The Oceans on Earth

The Oceans on EarthThe Oceans on Earth: The oceans make a world by itself within the world where we live. There are five major oceans on our planet which includes the Atlantic, the Pacific, the Indian, the Arctic, and the Southern Oceans. We will be discussing each of these oceans in different lessons, later. Anyways, by now you must be aware that over 70% of our planet’s surface is covered by oceans. Scientists believe that majority of animal and plant life in the marine biome lives in the unexplored areas of ocean (by humans).

The oceans, combined together, make a huge world. We can divide these oceans into three layers (zones). These layers are popular as light zones as the zones are classified on the basis of how much sunlight these layers receive.

Sunlight zone: Sunlight zone which is also known as the euphotic zone is the top most layer of the ocean. Naturally, being the top most, this layer receives the maximum sunlight. This layer has varied depths, but at an average it is expected to be 600 feet deep. As sunlight provides energy to organisms, it is expected that almost 90% of the ocean lives are existing in the euphotic zone.

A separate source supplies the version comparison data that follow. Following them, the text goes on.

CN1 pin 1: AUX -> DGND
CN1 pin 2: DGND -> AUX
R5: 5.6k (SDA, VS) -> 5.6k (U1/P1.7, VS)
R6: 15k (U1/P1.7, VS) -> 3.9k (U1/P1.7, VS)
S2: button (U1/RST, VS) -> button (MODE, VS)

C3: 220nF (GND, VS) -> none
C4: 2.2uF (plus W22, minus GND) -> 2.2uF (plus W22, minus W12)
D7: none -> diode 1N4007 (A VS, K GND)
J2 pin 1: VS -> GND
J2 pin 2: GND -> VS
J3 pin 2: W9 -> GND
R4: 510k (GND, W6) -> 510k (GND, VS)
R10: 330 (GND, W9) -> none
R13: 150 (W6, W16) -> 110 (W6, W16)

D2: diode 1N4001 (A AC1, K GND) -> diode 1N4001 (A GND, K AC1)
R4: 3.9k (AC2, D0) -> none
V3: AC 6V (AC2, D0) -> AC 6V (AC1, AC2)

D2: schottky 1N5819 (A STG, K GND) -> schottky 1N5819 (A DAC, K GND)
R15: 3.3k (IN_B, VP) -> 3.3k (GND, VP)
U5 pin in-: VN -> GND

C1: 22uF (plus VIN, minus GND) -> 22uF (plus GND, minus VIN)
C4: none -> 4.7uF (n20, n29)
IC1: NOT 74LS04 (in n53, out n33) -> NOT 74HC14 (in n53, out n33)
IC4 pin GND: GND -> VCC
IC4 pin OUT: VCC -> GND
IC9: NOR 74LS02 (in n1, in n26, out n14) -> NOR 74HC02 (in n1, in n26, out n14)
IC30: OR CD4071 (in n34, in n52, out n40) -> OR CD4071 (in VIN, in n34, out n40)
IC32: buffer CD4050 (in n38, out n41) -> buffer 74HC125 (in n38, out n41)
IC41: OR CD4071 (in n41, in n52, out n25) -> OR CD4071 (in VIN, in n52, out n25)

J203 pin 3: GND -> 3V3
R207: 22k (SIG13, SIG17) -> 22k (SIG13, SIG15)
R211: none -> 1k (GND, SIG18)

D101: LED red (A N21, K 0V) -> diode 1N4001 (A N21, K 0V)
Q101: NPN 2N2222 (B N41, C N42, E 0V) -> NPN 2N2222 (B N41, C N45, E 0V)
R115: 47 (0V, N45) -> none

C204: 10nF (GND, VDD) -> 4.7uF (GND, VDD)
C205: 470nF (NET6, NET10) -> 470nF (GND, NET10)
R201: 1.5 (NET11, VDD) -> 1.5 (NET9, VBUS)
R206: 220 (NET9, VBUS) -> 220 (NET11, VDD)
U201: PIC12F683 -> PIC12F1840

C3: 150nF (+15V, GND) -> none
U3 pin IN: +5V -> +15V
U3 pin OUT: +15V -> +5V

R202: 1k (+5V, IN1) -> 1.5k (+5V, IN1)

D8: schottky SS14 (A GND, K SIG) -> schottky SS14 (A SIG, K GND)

Twilight zone: It is the middle layer of the ocean where sunlight is poor. The amount of sunlight is too less for plants to exist in this zone. Twilight zone is also known as disphotic zone which is between 600 feet to almost 3000 feet deep. The animals that live here have adapted to live in darker environment or with very little sunlight. There are also animals which produce their own light through chemical reactions.

Midnight zone: This layer is completely dark and is also known as aphotic zone. This layer starts from around 3000 feet and goes deep. The water pressure at this layer is too high and only a few animals gain adaptation to live here. It is not only the water pressure but also the coldness that makes life in this zone harsh. What makes it more interesting is that almost 90% of the ocean falls in this zone.